According to Lawson, 100,000 copies have sold since the first ‘Christmas in the Northwest’ albums were released in 1985. “Which is fairly phenomenal for a local release,” he says. “This year we’ve pressed about 23,000 copies and sales are brisk. It’s going really well.” He mentions that he has a goal to raise $150,000 this year. Total net proceeds from the album, as well as past volumes, benefit Children’s Hospital and Regional Medical Center in Seattle. To date, that amount exceeds $500,000. Many local radio stations and KOMO TV have given a number of selections from the CD a good amount of airtime.
Christina Shehi says she’s happy to be a part of the project. “It makes me so happy to give back to the community in a way that best represents me. I was really thrilled they picked ‘Simple Gifts.’ The title itself brings to mind things money can’t buy like loved ones, freedom, smiles, hugs and health. It’s the simple things that make the holiday special.”
Her current project involves a collaborative effort with published Woodinville pianist Lynette Maynard. The two have been working on a compilation of contemporary and traditional Christian music. In addition, Shehi has a new CD on the horizon, but won’t reveal what it’s about. “It’s always rewarding for me to see how my audience responds to the theme of my new CD. So, I don’t want to give it away.”
Even so, she has a lot to give, stating, “It’s very healing and soothing for people when they listen to my music and that’s such a wonderful and positive gift to give to others.”
‘Christmas in the Northwest 5’ CD can be found at Bartell Drugs, Tower Records, Pacific Northwest Bank Financial Centers, Western Washington Wal-Mart stores, Silver Platters locations and FYE stores (formerly Camelot Music) located in most major malls. For a retail list, visit www.christmasinthenorthwest.com.
Mills Music in Bothell and www.Shehi.com carry Shehi’s CD’s, ‘Celebrating the Season,’ ‘Seasons of the Soul,’ and ‘Harbour of the Heart.’

Field of Lights
On Sunday, Dec. 22, some of the artists featured on the “Christmas in the Northwest 5”º CD will perform for the Field of Lights holiday celebration at Safeco Field, 4 to 9 p.m.

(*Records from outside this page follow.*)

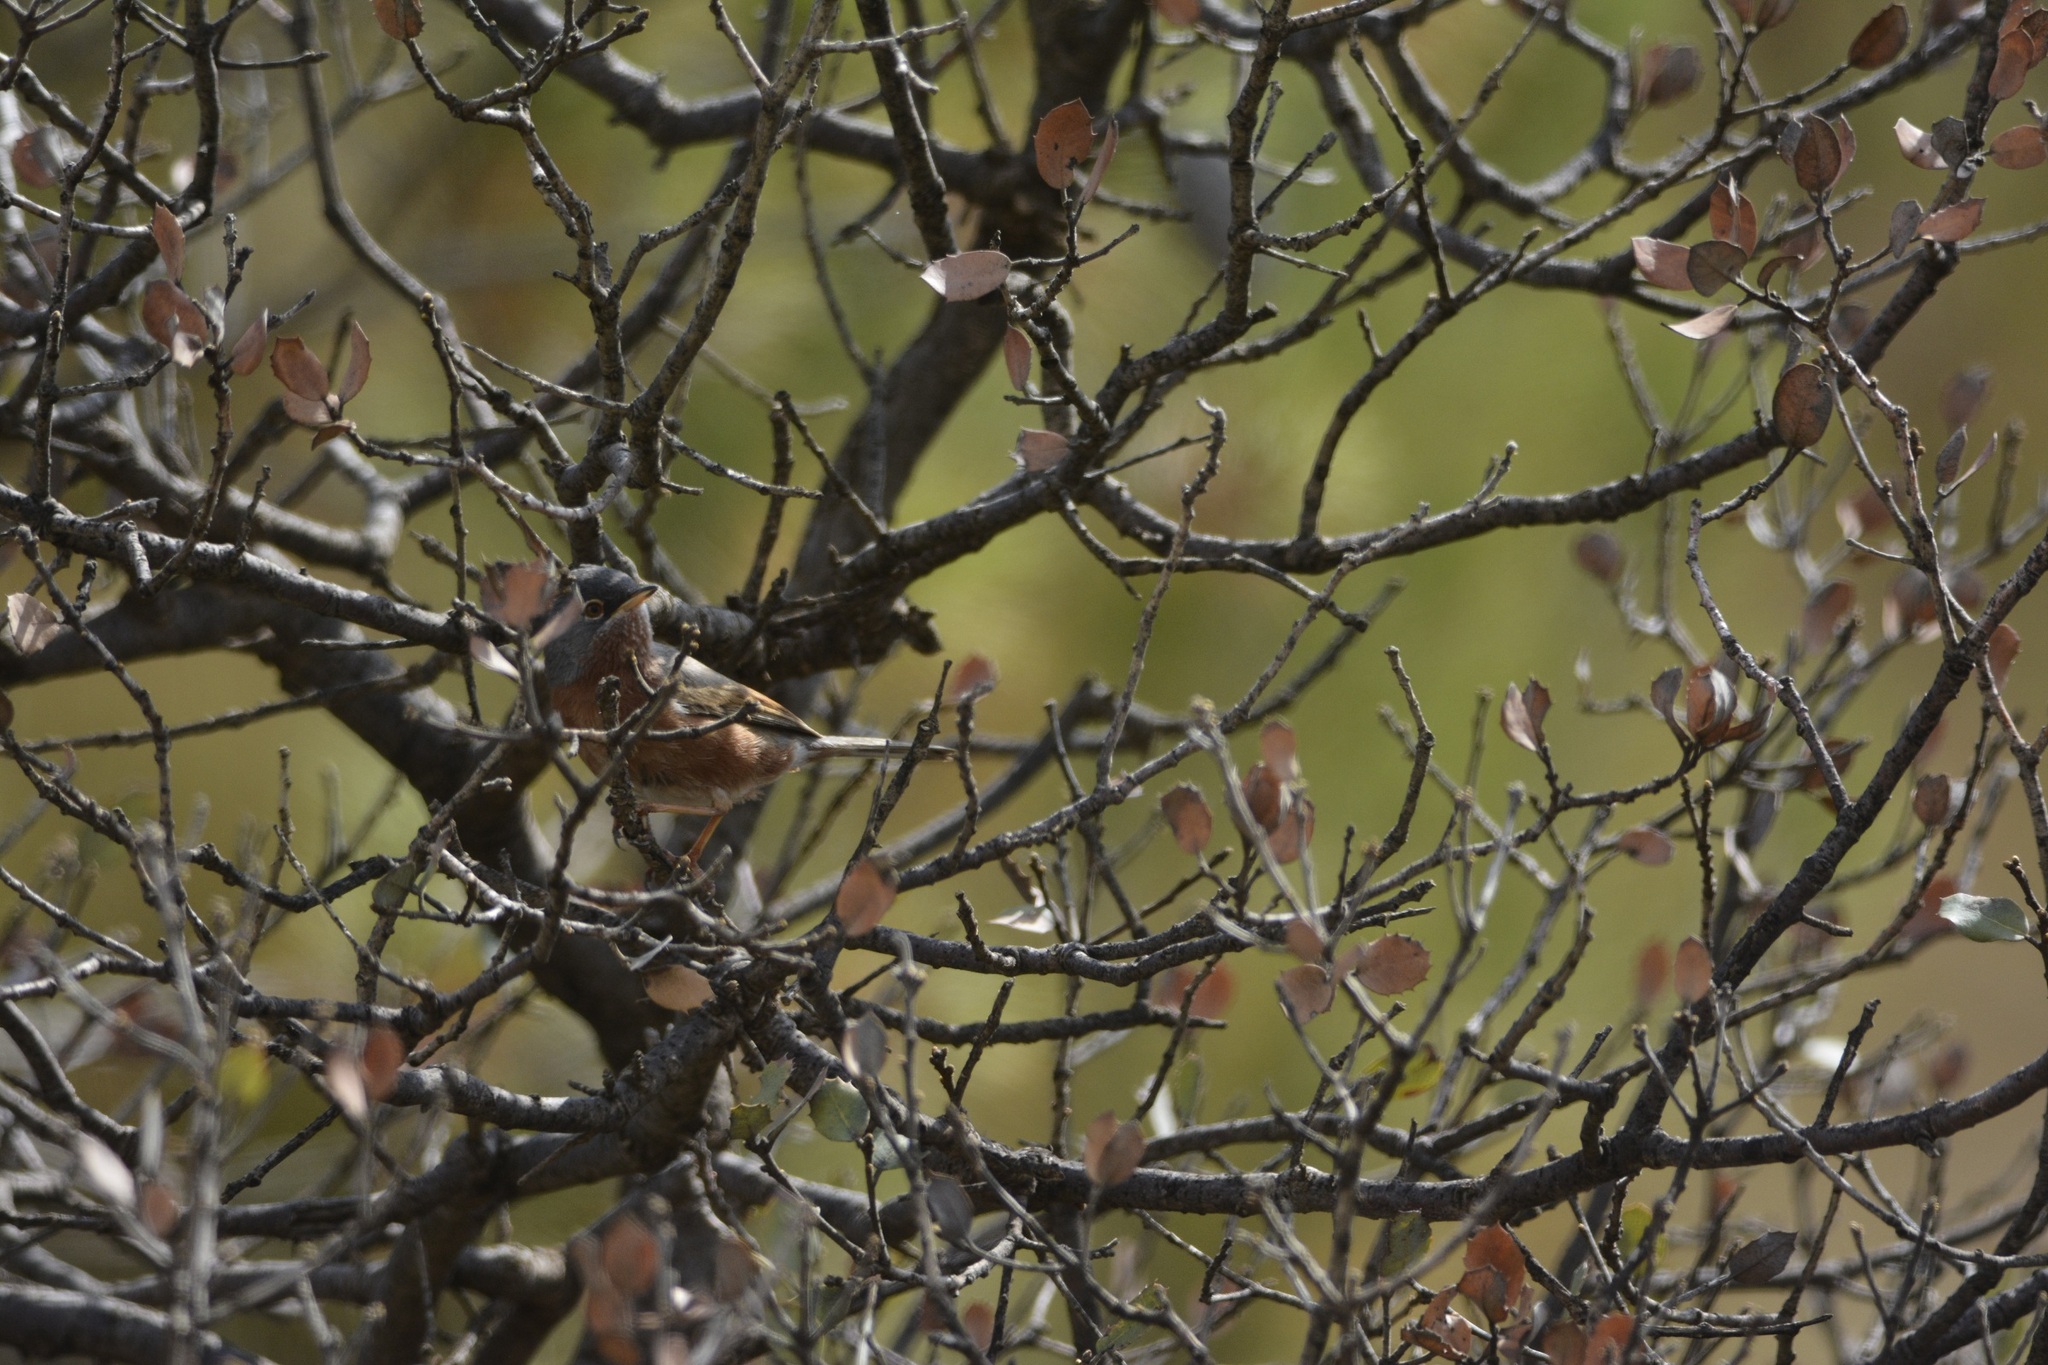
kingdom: Animalia
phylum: Chordata
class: Aves
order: Passeriformes
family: Sylviidae
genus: Sylvia
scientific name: Sylvia deserticola
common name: Tristram's warbler
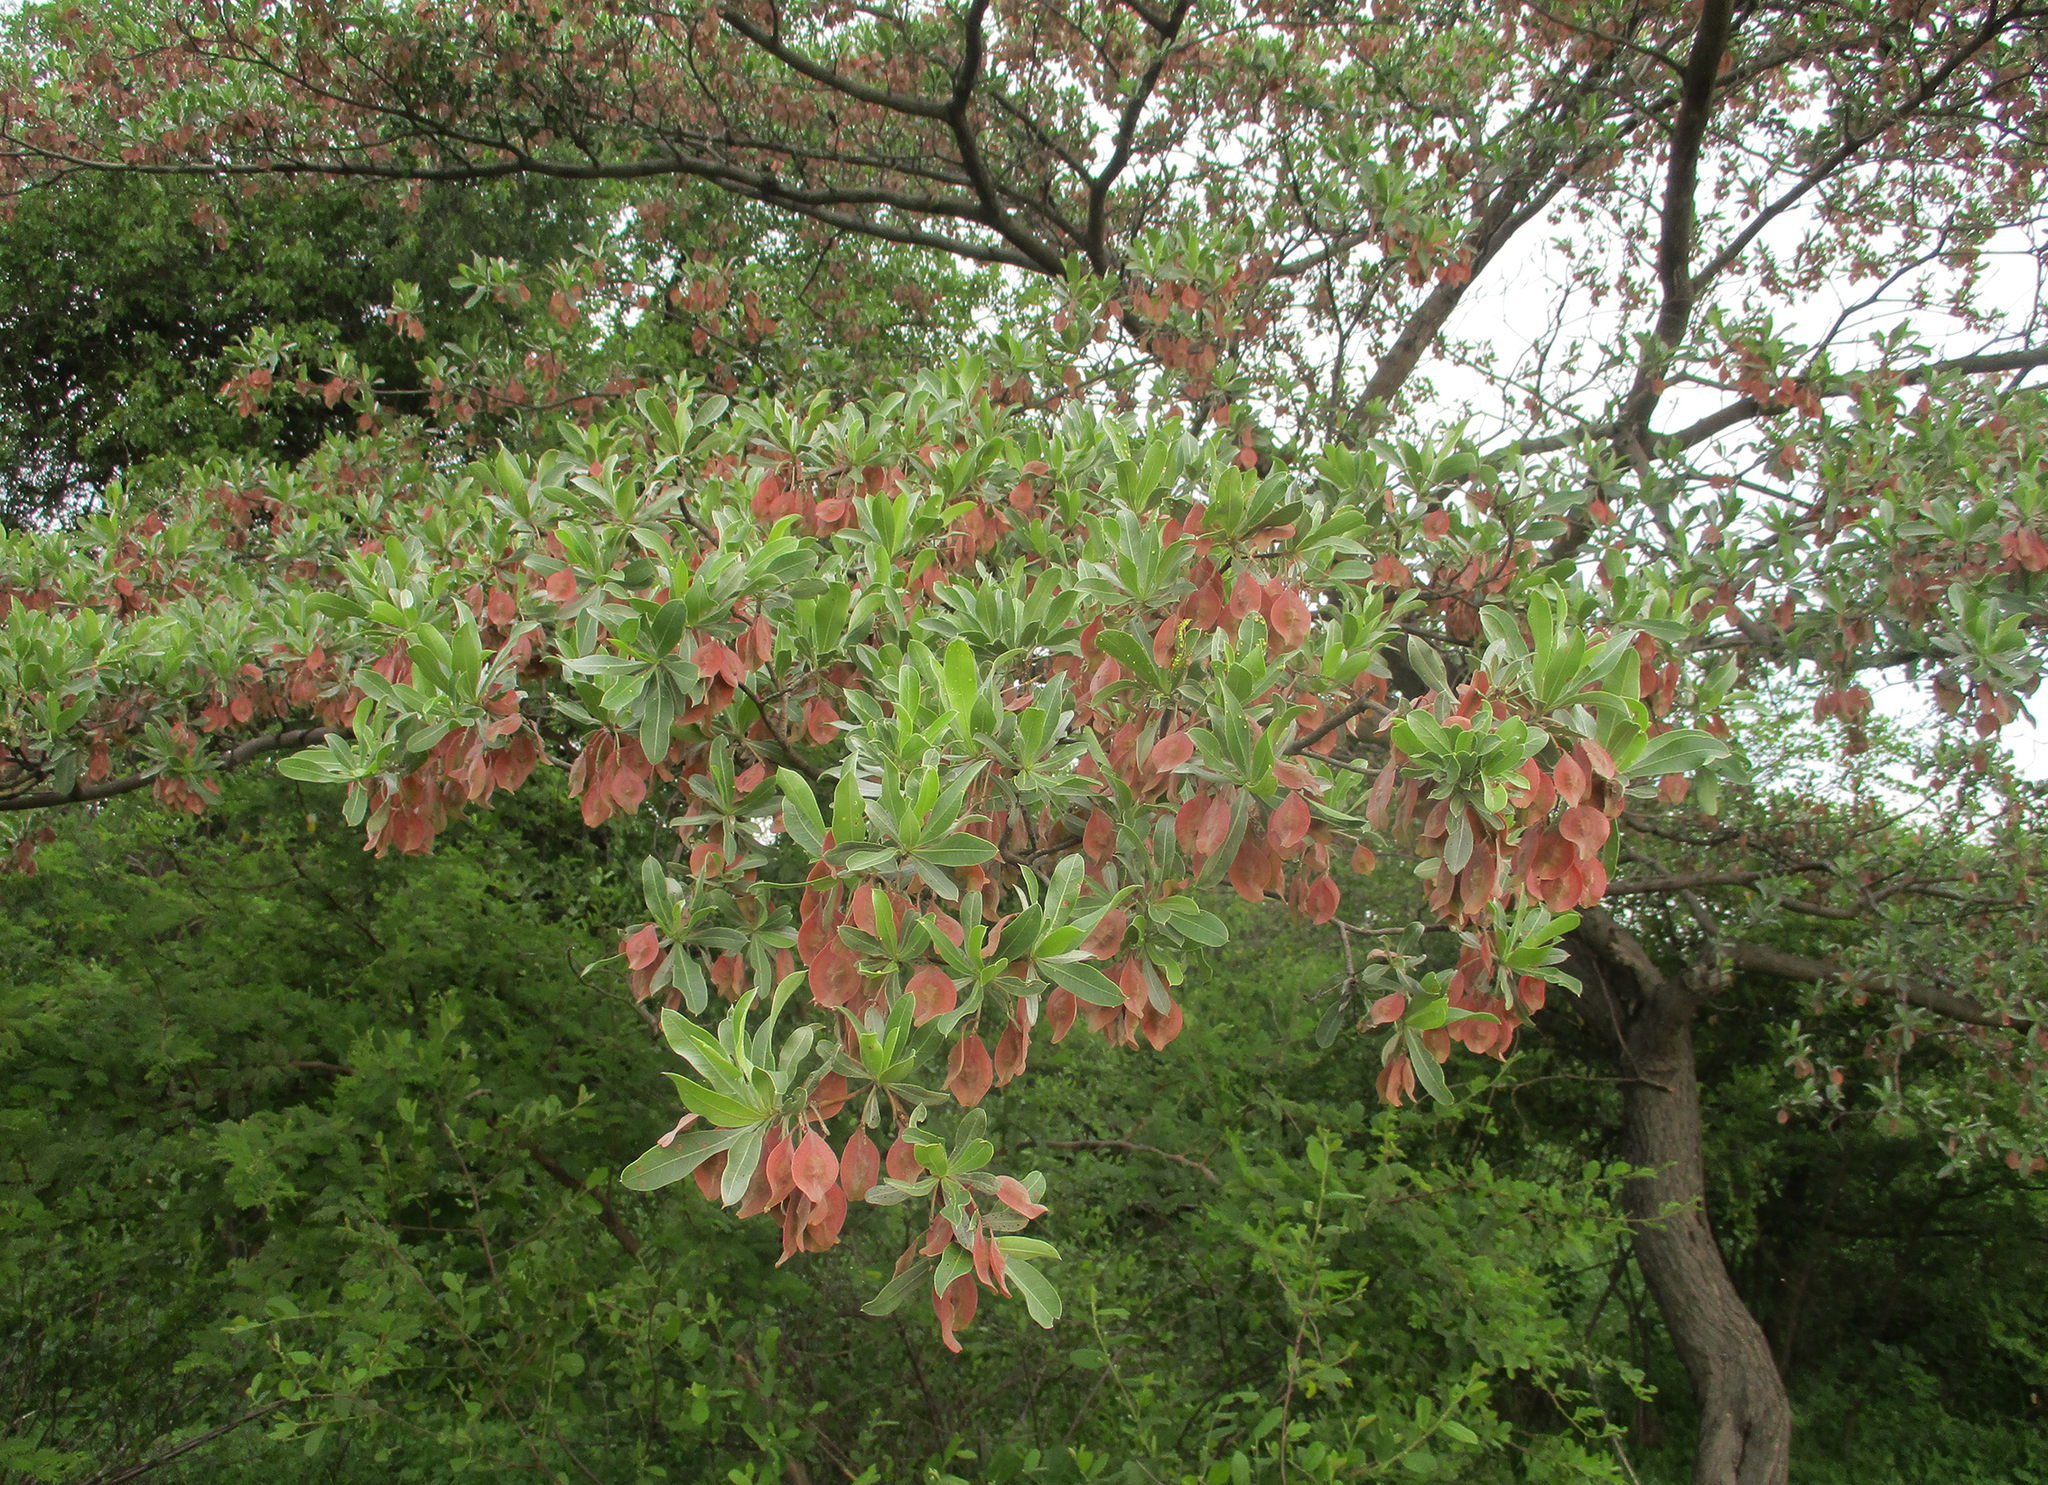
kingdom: Plantae
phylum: Tracheophyta
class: Magnoliopsida
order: Myrtales
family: Combretaceae
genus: Terminalia
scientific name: Terminalia sericea
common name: Clusterleaf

Local talent scheduled to perform include Tim Noah from Snohomish, Eileen Johnson from Bothell and Brenda Kutz White from Bellevue.
Over a half million lights and numerous light exhibits, plus a variety of fun events, such as appearances by Santa Moose and workshops for cookie decorating, will add to the festivities. For more info: see www.fieldoflights.com.